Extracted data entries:
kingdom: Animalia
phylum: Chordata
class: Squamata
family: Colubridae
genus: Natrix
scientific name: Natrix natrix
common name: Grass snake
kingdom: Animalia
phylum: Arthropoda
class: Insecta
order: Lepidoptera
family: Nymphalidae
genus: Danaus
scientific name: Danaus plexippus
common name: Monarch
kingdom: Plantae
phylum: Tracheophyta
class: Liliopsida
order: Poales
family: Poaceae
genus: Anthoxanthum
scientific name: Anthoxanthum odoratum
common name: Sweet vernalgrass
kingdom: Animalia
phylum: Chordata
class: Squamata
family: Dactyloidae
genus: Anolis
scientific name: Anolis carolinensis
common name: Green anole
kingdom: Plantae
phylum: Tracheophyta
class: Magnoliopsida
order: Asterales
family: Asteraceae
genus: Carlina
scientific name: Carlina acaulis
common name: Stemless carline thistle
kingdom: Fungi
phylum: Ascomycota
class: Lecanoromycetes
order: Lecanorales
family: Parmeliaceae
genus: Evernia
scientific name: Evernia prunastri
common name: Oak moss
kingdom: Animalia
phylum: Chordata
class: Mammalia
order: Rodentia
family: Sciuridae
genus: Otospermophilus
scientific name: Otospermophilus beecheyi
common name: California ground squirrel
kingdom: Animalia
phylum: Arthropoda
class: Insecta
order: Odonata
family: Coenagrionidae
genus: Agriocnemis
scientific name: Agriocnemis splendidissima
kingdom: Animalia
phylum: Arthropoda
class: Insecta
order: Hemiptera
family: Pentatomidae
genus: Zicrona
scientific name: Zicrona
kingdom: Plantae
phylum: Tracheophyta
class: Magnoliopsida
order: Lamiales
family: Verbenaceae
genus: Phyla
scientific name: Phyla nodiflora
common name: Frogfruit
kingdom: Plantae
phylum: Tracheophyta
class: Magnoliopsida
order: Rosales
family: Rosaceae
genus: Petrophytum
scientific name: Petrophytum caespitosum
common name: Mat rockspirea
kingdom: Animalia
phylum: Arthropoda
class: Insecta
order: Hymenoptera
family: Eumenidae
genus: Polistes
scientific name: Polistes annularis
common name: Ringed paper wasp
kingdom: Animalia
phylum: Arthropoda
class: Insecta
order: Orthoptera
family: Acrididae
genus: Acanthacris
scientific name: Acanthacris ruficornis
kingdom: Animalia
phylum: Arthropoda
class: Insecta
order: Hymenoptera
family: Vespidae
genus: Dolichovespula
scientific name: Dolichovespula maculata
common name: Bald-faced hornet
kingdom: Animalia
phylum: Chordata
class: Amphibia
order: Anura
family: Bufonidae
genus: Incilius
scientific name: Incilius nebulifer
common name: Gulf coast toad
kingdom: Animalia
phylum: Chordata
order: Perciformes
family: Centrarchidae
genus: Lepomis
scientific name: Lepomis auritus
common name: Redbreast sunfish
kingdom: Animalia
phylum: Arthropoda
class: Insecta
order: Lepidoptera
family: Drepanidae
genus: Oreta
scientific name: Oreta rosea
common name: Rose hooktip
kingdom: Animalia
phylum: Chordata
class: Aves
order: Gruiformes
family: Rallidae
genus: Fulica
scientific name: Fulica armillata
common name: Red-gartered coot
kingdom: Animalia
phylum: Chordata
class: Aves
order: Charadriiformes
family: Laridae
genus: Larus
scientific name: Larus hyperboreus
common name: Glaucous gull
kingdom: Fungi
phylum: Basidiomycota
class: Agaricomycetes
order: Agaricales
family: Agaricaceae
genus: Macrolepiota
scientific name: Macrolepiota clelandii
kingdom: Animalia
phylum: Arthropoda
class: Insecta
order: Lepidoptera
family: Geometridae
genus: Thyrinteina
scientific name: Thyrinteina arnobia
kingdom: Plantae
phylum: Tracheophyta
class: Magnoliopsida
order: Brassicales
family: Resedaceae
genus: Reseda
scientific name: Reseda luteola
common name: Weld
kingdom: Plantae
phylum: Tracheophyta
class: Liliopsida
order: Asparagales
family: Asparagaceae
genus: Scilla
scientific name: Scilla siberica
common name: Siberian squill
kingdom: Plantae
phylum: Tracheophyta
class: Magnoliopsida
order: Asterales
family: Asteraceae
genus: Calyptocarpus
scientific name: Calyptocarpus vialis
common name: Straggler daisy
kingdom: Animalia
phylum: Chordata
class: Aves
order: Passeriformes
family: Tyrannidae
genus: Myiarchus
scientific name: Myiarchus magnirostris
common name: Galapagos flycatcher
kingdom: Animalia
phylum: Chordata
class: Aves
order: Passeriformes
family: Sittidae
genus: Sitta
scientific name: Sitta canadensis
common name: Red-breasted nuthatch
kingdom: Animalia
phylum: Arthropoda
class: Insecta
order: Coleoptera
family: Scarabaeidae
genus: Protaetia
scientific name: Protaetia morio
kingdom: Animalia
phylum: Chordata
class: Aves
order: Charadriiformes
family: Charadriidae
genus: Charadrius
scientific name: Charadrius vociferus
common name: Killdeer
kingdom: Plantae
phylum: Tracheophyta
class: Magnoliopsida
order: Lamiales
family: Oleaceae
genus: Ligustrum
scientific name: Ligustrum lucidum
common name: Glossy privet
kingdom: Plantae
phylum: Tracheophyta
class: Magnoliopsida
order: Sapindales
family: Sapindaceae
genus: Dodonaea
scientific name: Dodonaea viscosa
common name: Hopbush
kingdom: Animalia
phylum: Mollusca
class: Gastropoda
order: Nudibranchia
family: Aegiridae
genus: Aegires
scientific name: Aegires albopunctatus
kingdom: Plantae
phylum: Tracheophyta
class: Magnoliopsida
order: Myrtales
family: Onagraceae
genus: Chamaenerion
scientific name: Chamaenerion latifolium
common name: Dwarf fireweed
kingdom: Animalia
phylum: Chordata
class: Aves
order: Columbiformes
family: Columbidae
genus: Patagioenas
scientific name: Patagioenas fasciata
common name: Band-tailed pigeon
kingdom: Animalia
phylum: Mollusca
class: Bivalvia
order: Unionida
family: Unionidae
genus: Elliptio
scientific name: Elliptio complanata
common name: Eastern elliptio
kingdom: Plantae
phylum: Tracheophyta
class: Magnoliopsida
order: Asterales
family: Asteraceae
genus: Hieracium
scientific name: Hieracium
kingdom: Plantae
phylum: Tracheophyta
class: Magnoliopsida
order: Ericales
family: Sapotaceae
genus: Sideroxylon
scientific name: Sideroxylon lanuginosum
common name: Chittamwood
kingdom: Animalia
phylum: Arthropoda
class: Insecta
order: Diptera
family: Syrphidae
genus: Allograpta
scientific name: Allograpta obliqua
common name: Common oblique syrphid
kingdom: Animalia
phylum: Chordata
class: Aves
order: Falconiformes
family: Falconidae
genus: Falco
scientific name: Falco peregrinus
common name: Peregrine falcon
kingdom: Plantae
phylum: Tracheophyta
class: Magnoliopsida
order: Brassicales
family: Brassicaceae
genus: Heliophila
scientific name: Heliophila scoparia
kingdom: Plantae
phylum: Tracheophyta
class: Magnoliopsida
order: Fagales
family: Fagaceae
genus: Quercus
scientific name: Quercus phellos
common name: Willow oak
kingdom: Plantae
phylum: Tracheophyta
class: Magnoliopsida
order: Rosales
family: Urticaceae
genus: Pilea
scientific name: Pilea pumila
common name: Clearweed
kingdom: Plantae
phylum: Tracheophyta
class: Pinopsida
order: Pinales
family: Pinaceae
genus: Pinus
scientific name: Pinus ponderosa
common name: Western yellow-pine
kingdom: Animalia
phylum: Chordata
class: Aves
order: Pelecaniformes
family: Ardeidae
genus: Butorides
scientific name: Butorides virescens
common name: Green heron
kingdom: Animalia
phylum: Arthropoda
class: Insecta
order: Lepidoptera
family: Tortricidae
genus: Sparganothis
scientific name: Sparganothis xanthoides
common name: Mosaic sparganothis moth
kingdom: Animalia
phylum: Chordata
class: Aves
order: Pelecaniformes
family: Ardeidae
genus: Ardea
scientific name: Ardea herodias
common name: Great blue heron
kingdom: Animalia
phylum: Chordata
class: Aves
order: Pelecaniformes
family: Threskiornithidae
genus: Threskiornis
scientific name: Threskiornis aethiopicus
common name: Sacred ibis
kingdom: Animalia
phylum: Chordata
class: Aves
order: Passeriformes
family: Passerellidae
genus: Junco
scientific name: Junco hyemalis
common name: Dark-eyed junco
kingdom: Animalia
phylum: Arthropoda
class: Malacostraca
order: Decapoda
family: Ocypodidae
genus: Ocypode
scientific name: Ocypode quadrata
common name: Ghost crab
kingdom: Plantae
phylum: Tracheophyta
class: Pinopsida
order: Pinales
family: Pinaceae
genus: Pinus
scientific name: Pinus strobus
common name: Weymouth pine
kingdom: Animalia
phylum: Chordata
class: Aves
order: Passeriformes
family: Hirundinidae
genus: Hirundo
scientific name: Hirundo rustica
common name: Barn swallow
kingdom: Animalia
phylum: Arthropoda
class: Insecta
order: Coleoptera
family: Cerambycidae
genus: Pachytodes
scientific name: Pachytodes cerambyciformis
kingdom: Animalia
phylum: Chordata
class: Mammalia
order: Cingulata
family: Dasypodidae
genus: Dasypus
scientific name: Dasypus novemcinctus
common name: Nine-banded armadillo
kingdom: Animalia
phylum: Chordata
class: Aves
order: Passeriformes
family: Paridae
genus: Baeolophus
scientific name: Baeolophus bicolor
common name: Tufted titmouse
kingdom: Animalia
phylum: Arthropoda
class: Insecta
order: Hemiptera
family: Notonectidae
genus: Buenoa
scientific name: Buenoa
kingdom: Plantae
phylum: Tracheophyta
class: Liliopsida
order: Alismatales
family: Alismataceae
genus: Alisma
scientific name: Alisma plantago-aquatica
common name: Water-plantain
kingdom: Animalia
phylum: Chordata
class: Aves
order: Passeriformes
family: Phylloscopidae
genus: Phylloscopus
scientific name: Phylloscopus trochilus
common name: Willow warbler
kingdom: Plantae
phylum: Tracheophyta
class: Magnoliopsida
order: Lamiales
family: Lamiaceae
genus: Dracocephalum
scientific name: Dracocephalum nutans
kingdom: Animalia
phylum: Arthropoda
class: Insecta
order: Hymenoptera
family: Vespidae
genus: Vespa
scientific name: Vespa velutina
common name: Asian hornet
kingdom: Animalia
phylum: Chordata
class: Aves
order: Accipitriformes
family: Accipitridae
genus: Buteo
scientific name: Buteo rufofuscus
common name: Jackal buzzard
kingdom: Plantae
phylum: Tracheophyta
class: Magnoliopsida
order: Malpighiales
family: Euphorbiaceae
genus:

**DIRECTION**:
Recast the part of the records above that opens with the line containing "family: Unionidae" and closes with the line containing "common name: Common oblique syrphid" as a Markdown table with the columns Row and Entry. Give each line its own numbered row and leave out any blank lines.

**RESPONSE TO THIS TASK**:
| Row | Entry |
|---|---|
| 1 | family: Unionidae |
| 2 | genus: Elliptio |
| 3 | scientific name: Elliptio complanata |
| 4 | common name: Eastern elliptio |
| 5 | kingdom: Plantae |
| 6 | phylum: Tracheophyta |
| 7 | class: Magnoliopsida |
| 8 | order: Asterales |
| 9 | family: Asteraceae |
| 10 | genus: Hieracium |
| 11 | scientific name: Hieracium |
| 12 | kingdom: Plantae |
| 13 | phylum: Tracheophyta |
| 14 | class: Magnoliopsida |
| 15 | order: Ericales |
| 16 | family: Sapotaceae |
| 17 | genus: Sideroxylon |
| 18 | scientific name: Sideroxylon lanuginosum |
| 19 | common name: Chittamwood |
| 20 | kingdom: Animalia |
| 21 | phylum: Arthropoda |
| 22 | class: Insecta |
| 23 | order: Diptera |
| 24 | family: Syrphidae |
| 25 | genus: Allograpta |
| 26 | scientific name: Allograpta obliqua |
| 27 | common name: Common oblique syrphid |